Create a Watson Explorer collection
The first step to analyze text data using Watson™ Explorer is to create a Watson Explorer collection that contains the entire set of sources for text analysis like Natural Language Processing (NLP). You can create a collection using the integrated Watson Explorer Content Miner.
In your project assets page, click Watson Explorer collections and click Add Watson Explorer Collection.
In the first page, you provide a name and a description for your collection. The collection creation wizard guides you through the rest of the collection creation process. These steps are described below.
Add a data set to your collection
You can select an existing Watson Studio Local data set that has already been defined. In this offering, you can process up to 100,000 documents. If you specify a data set which has over 100,000 documents, only first 100,000 documents will be imported into this collection.

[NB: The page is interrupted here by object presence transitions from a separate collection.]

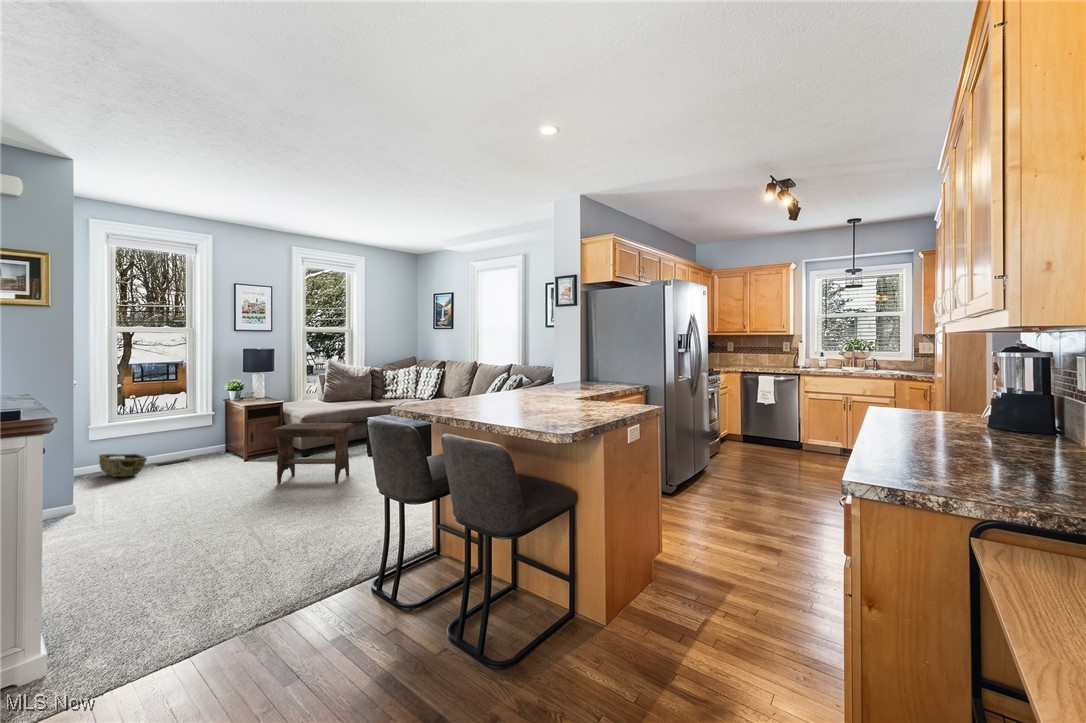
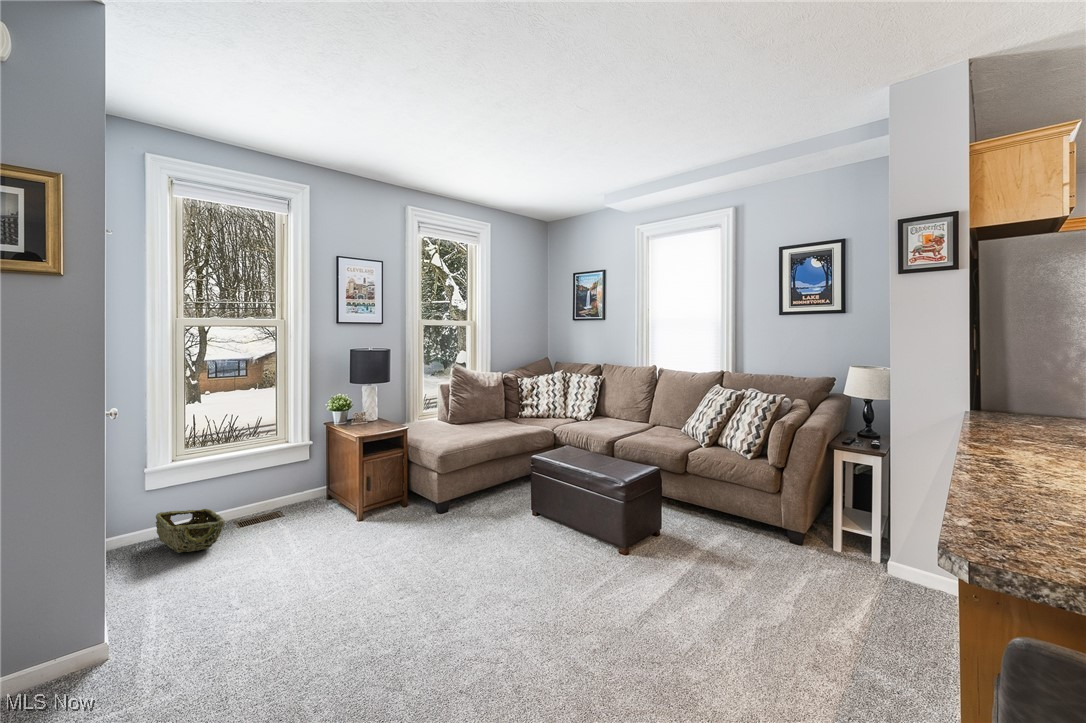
footstool: present [270,423,353,484] -> none [424,472,542,580]

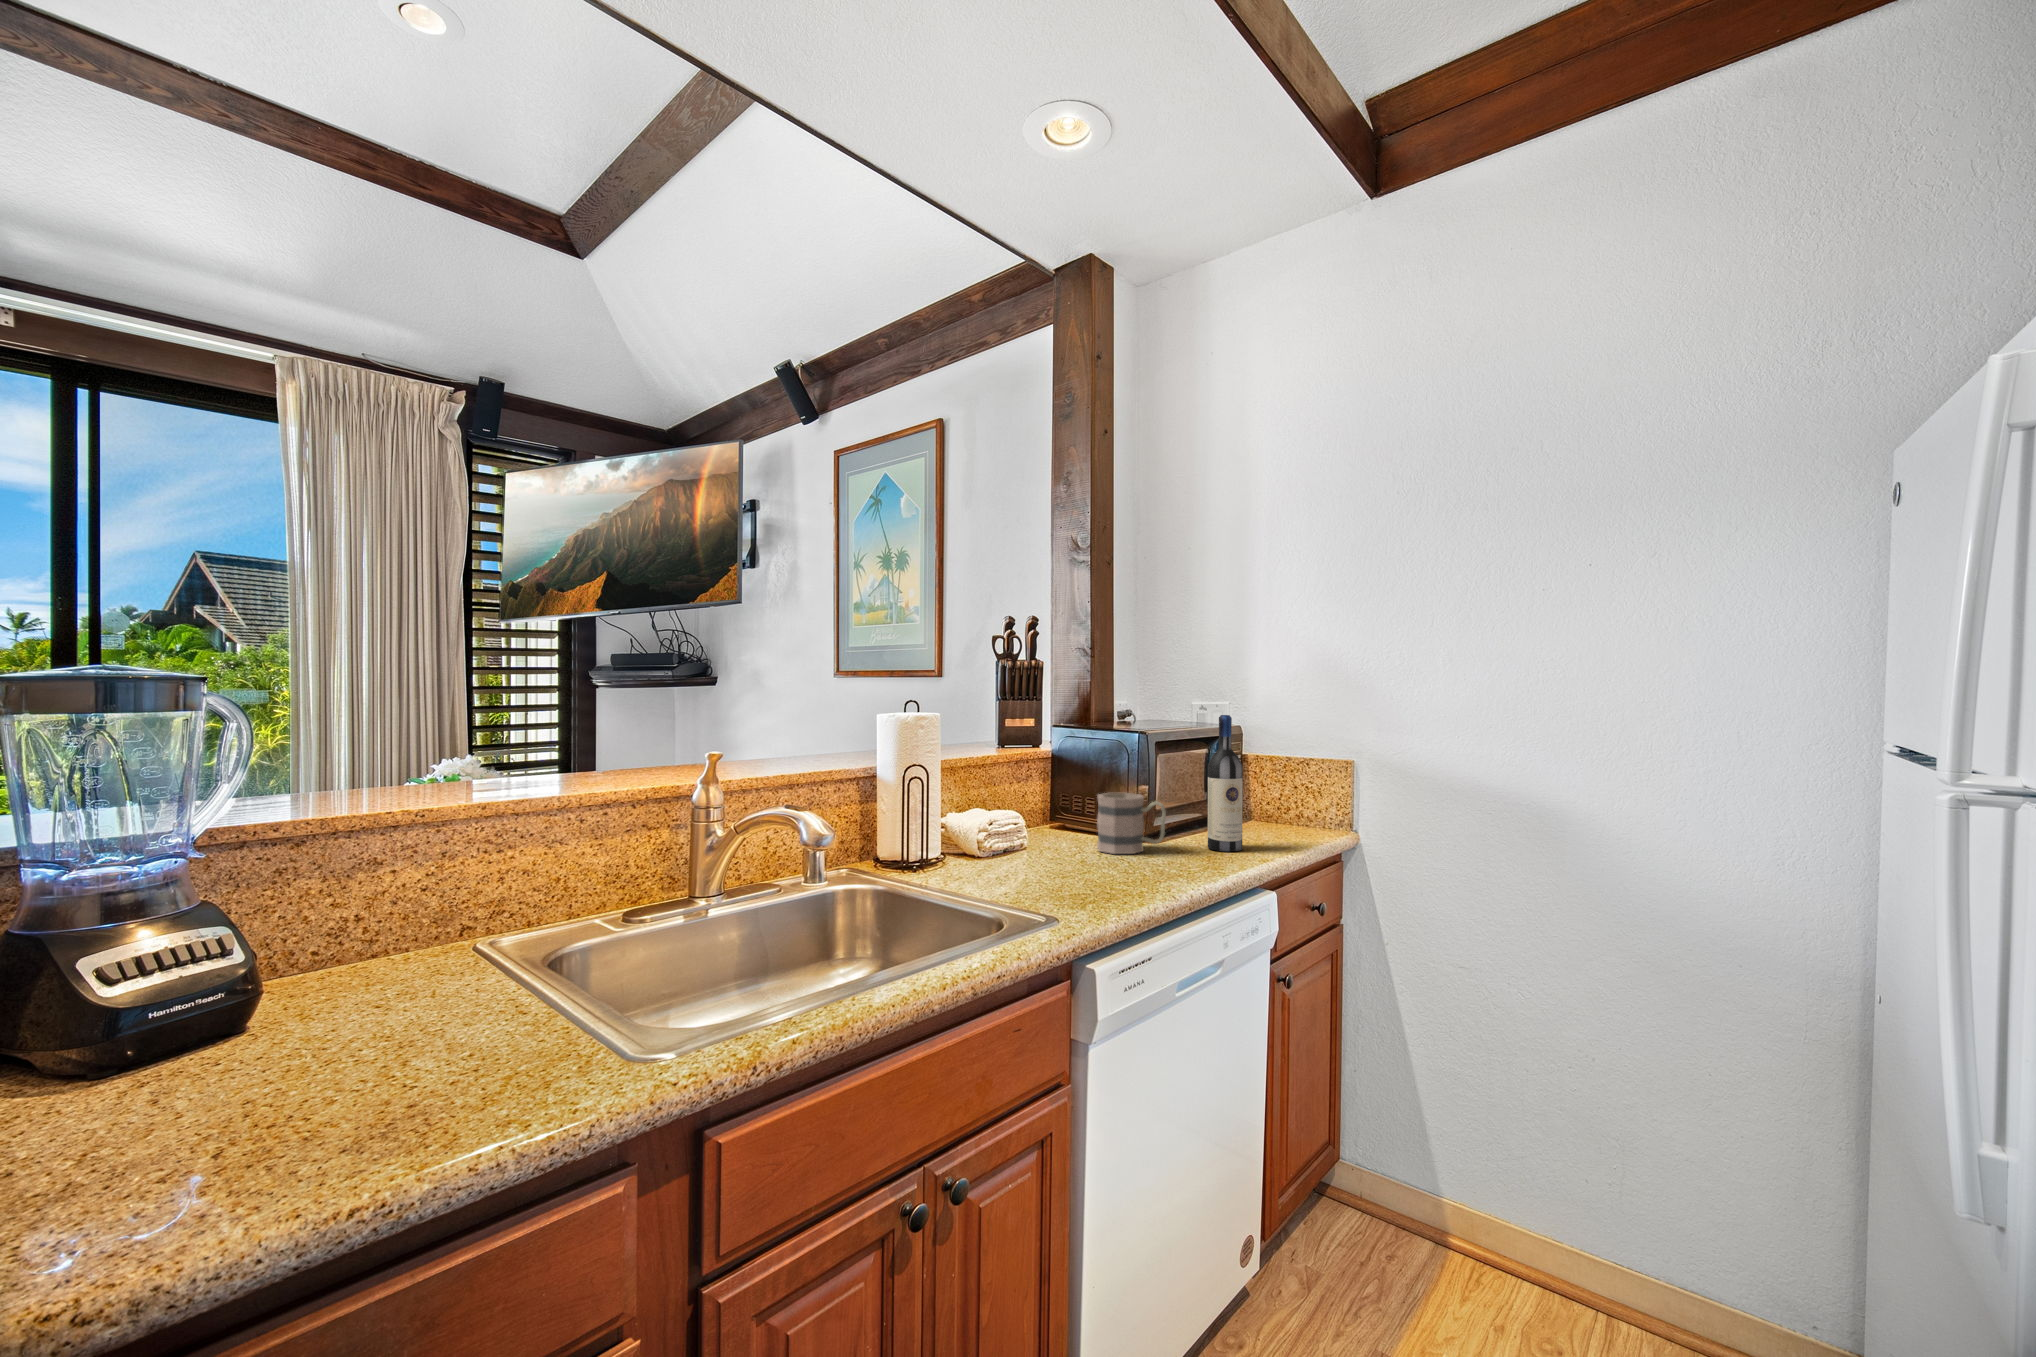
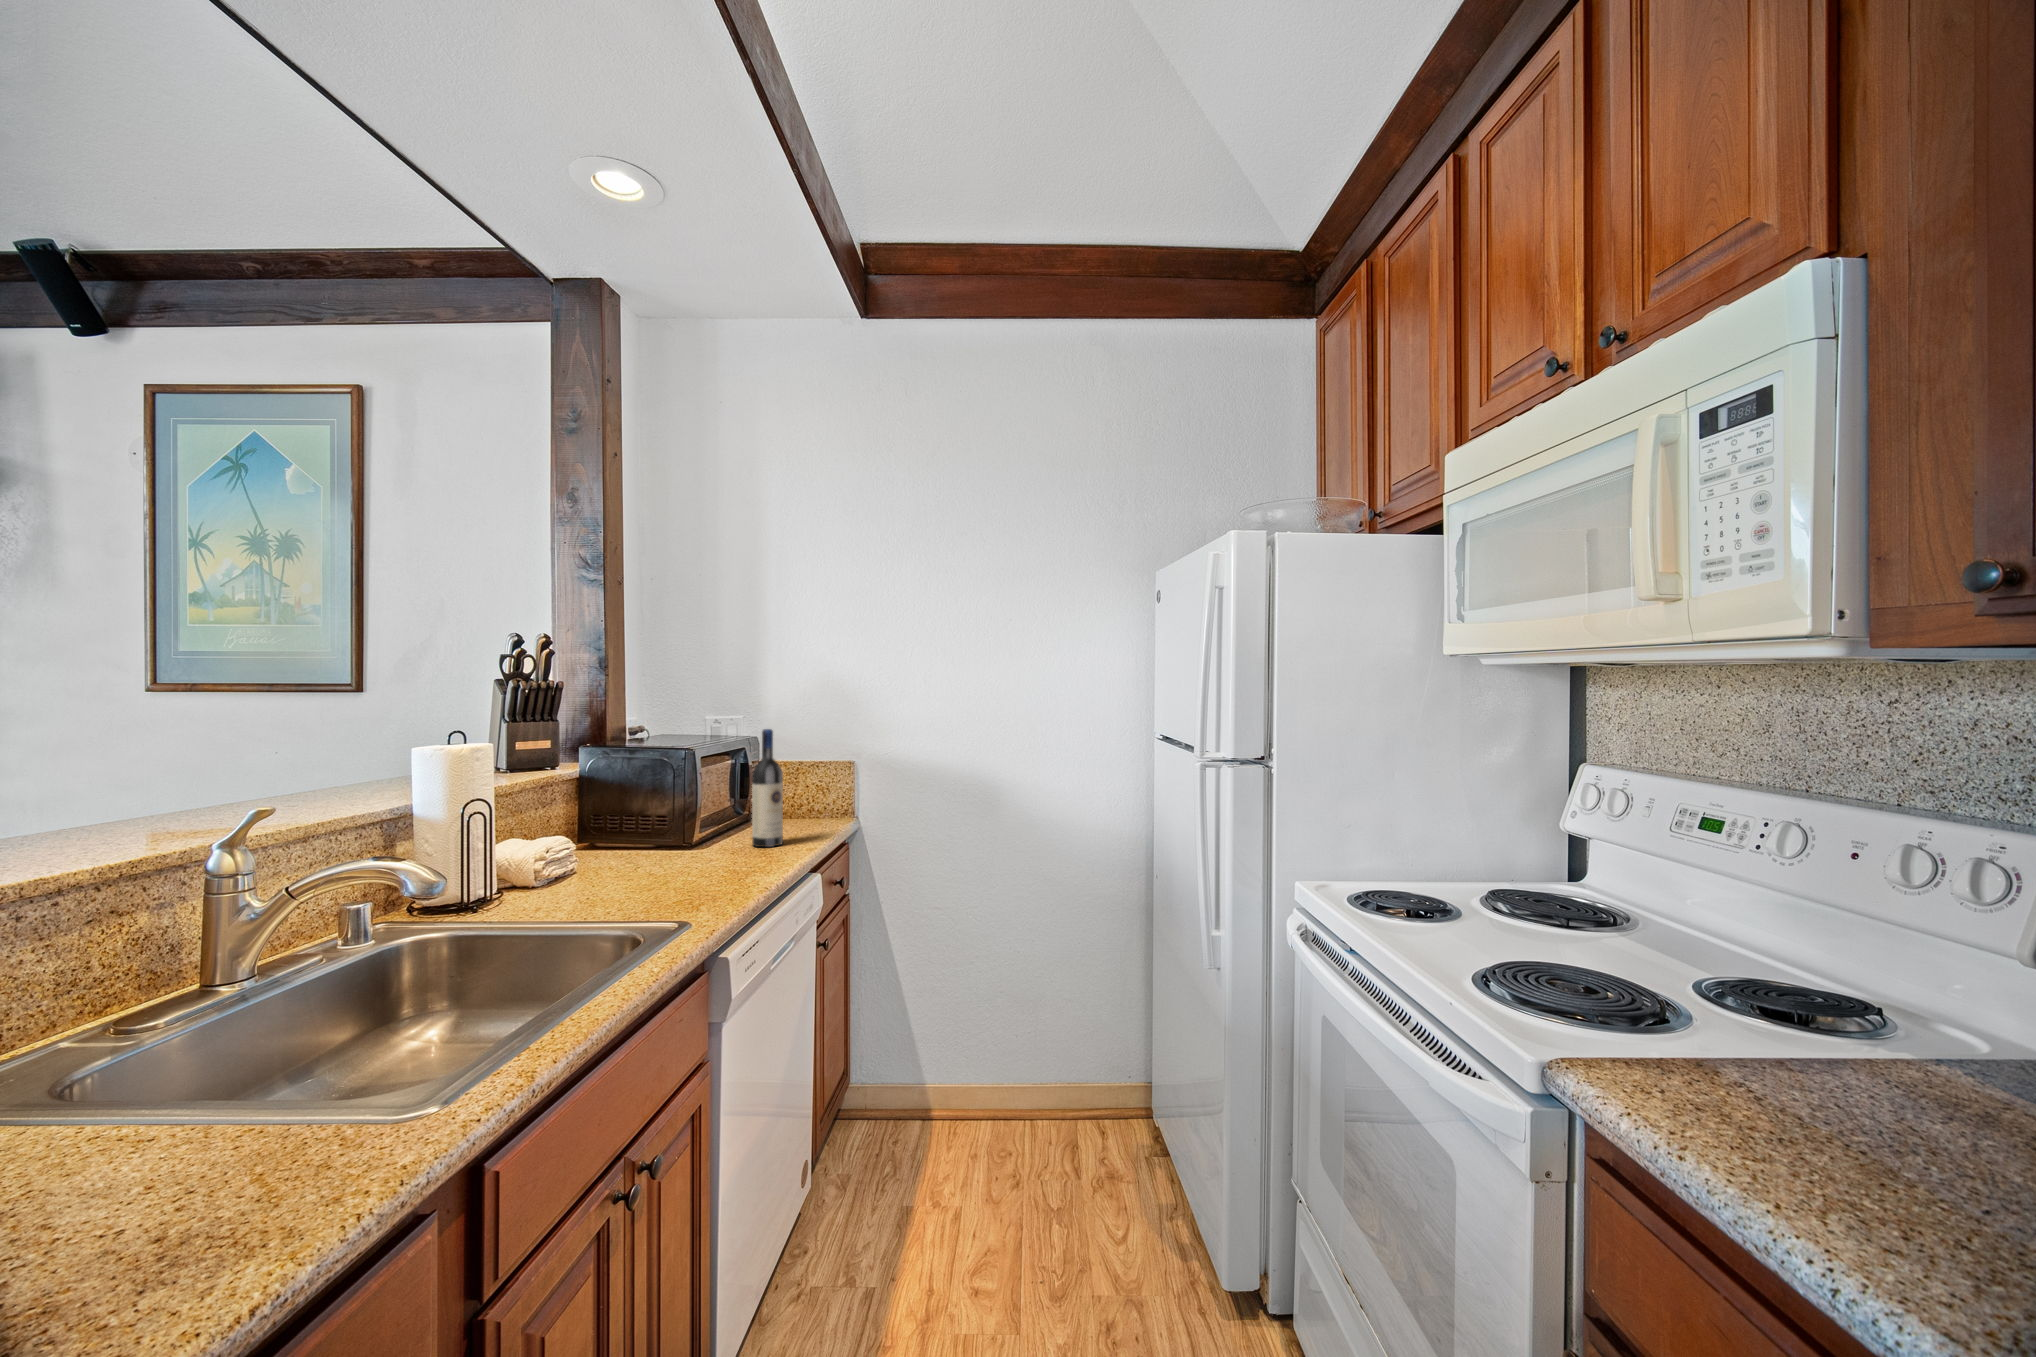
mug: present [1097,793,1166,854] -> none [651,806,721,864]

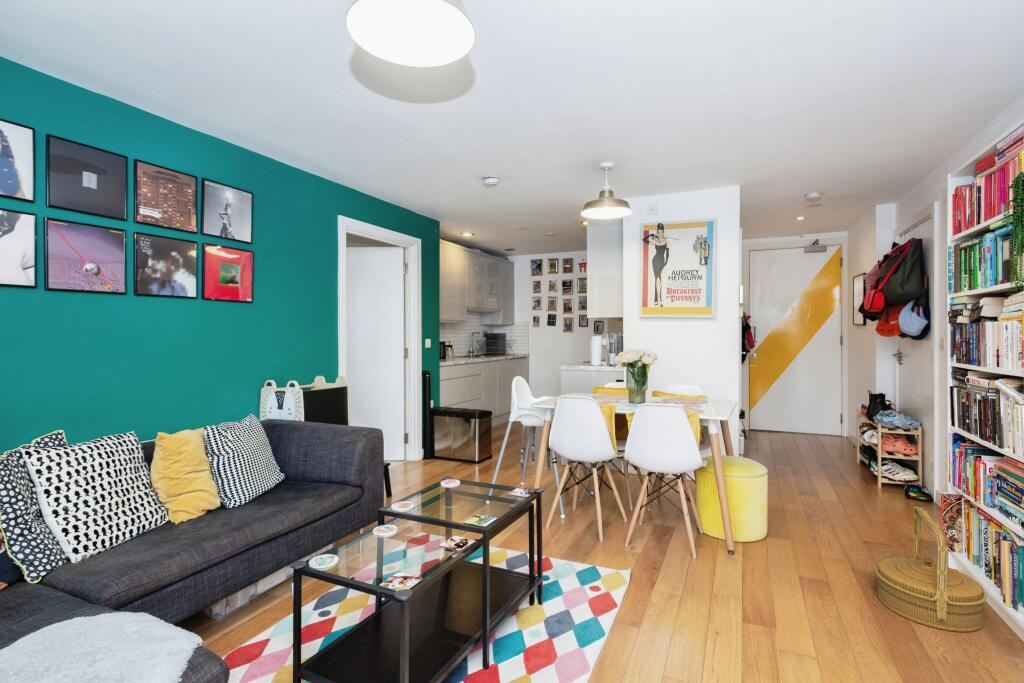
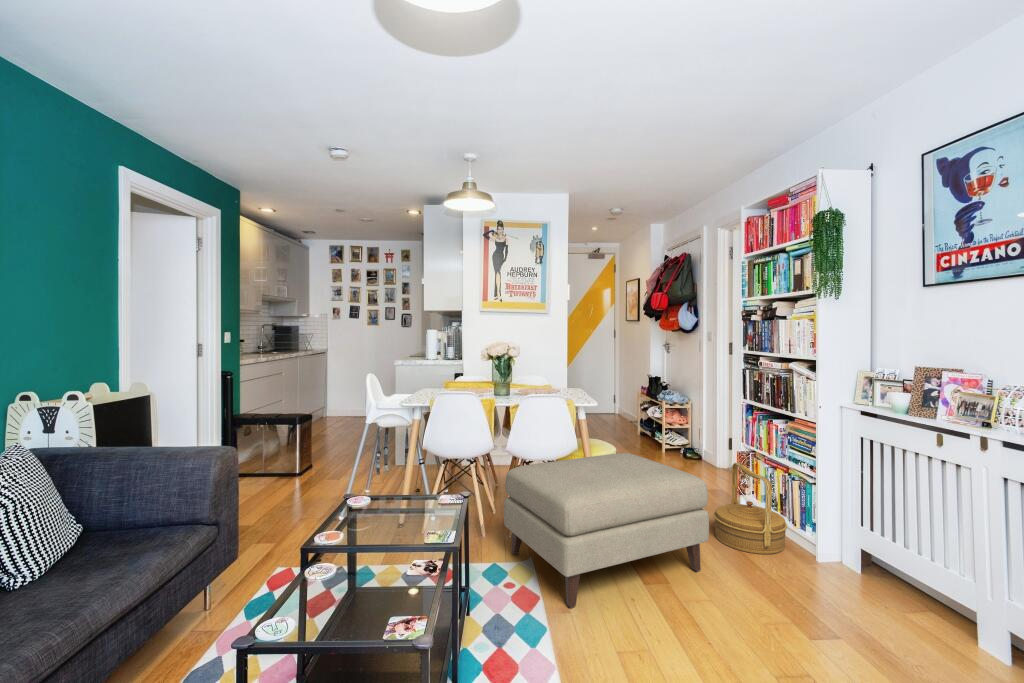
ottoman: none [608,475,834,624] -> present [504,453,709,608]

- Watson Studio Local Data Sets (Local files)
- To upload CSV files to Watson Studio Local, see Access data from local files.
Existing local files will be displayed as radio buttons. Select a file you want to import into this collection. For instructions after pressing Import, see Importers.
- Watson Studio Local Data Sets (Remote)
- You can use Watson Studio Local data sets that are based on remote data sources. Only IBM® Db2® and Oracle sources are supported. To define a remote data set, perform the following steps.
Existing remote data sets will be displayed as radio buttons. Select the data set you want to import into this collection. If the remote data set requires a primary key for crawling, input it into the Primary key (optional) field.
After you press Start crawling, the data set is crawled for data. When the crawl has completed, you can proceed to the next step.
Configure collection fields
Select the body field, which is typically used by applications. For advanced usages, you can further configure the fields after creating a collection from the Configure collection page.
Enrich your collection
Enrichment is a process to generate annotations from unstructured text content. Only existing annotations are listed here, but you can create and apply more later. Enrichments selected here are applied to analyzable text fields (body and title fields in typical collections).
- Select annotators to be enabled for this collection. Selected annotators enrich the body text content. The Part of Speech annotator is selected by default. For more information, see Annotators.
- Language identification
- Specify how a language used in the enrichment process applied to text content is determined.
Choose automatic detection or a specific language. The following languages are supported.
- Arabic, Czech, Danish, German, English, Spanish, French, Hebrew, Italian, Japanese, Korean, Dutch, Polish, Portuguese, Romanian, Russian, Slovak, Turkish, Chinese
Save your collection
You can select Enable Domain Adaptation Curator to facilitate natural language processing in Watson Explorer Content Miner. For more information, see Domain Adaptation Curator .
The indexing process starts after you save the collection.